Plenty of pet owners are comforted by a pair of puppy-dog eyes or a swipe of the tongue when their dog catches them crying. Now, new research suggests that dogs really do respond uniquely to tears. But whether pets have empathy for human pain is less clear.
In a study published online May 30 in the journal Animal Cognition, University of London researchers found that dogs were more likely to approach a crying person than someone who was humming or talking, and that they normally responded to weeping with submissive behaviors. The results are what you might expect if dogs understand our pain, the researchers wrote, but it’s not proof that they do.
“The humming was designed to be a relatively novel behavior, which might be likely to pique the dogs’ curiosity,” study researcher and psychologist Deborah Custance said in a statement. “The fact that the dogs differentiated between crying and humming indicates that their response to crying was not purely driven by curiosity. Rather, the crying carried greater emotional meaning for the dogs and provoked a stronger overall response than either humming or talking.”
Humans domesticated dogs at least 15,000 years ago, and many a pet owner has a tale of their canine offering comfort in tough times. Studies have shown that dogs are experts at human communication, but scientists haven’t been able to show conclusively that dogs feel empathy or truly understand the pain of others. In one 2006 study, researchers had owners fake heart attacks or pretend to be pinned beneath furniture, and learned that pet dogs failed to go for help (so much for Lassie saving Timmy from the well).
But seeking out assistance is a complex task, and Custance and her colleague Jennifer Mayer wanted to keep it simple. They recruited 18 pet dogs and their owners to test whether dogs would respond to crying with empathetic behaviors. The dogs included a mix of mutts, Labrador retrievers, golden retrievers and a few other common breeds.
The experiment took place in the owners’ living rooms. Mayer would arrive and ignore the dog so that it would have little interest in her. Then she and the owner would take turns talking, fake-crying and humming.
Of the 18 dogs in the study, 15 approached their owner or Mayer during crying fits, while only six approached during humming. That suggests that it’s emotional content, not curiosity, that brings the dogs running. Likewise, the dogs always approached the crying person, never the quiet person, as one might expect if the dog was seeking (rather than trying to provide) comfort.
“The dogs approached whoever was crying regardless of their identity. Thus they were responding to the person’s emotion, not their own needs, which is suggestive of empathic-like comfort-offering behavior,” Mayer said in a statement.
Of the 15 dogs that approached a crying owner or stranger, 13 did so with submissive body language, such as tucked tails and bowed heads, another behavior consistent with empathy (the other two were alert or playful).
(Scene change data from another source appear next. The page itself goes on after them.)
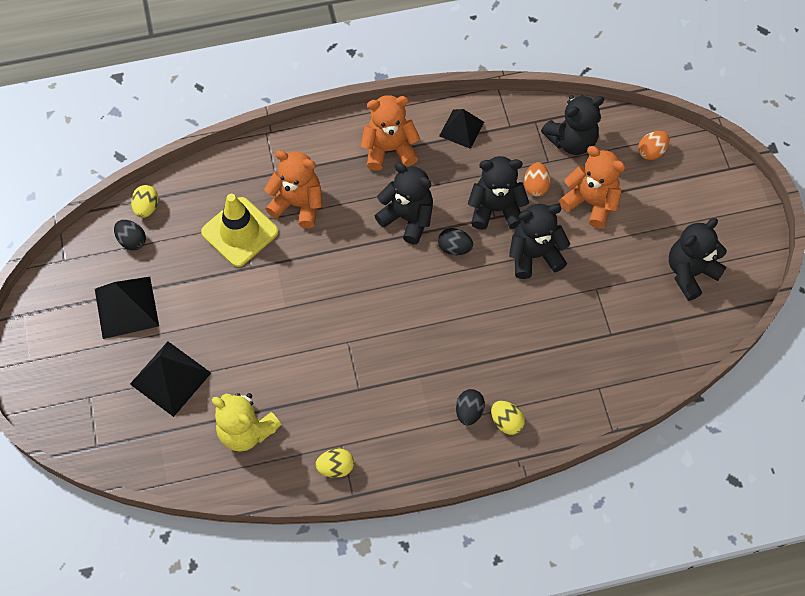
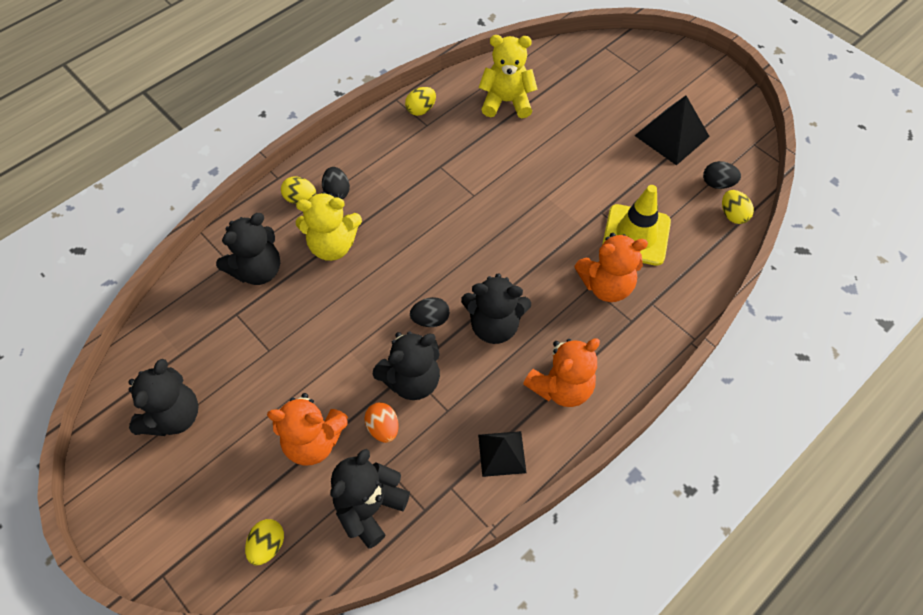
camera: 150 degrees right, 5 degrees down
black pyramid [130,341,211,417] -> none
black teddy bear [509,204,570,279] -> black teddy bear moved to [216,213,280,285]
orange egg [638,131,670,160] -> yellow egg [245,519,284,566]
none -> yellow teddy bear [296,192,362,261]

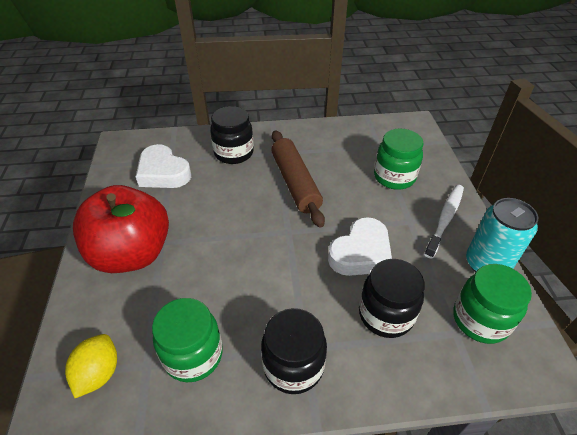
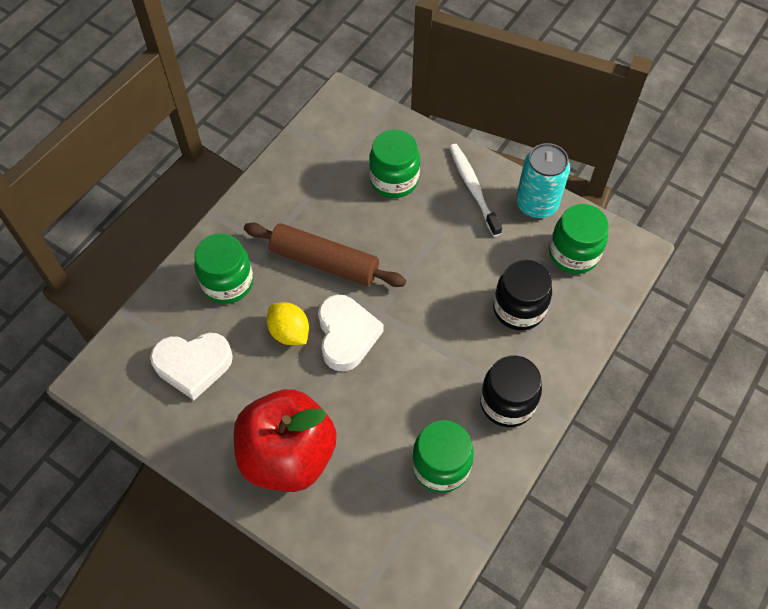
camera: 50 degrees left, 15 degrees up
yellow lemon [65,334,117,398] -> yellow lemon moved to [267,302,309,345]
black jar [210,106,254,164] -> green jar [194,233,253,304]
white heart [328,217,392,276] -> white heart moved to [318,295,383,371]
Still, the researchers aren’t dog whisperers, and they can’t prove conclusively what the dogs were thinking. It’s possible that dogs learn to approach crying people because their owners give them affection when they do, the researchers wrote.
“We in no way claim that the present study provides definitive answers to the question of empathy in dogs,” Mayer and Custance wrote. Nevertheless, they said, their experiment opens the door for more study of dogs’ emotional lives, from whether different breeds respond to emotional owners differently to whether dogs understand the difference between laughter and tears.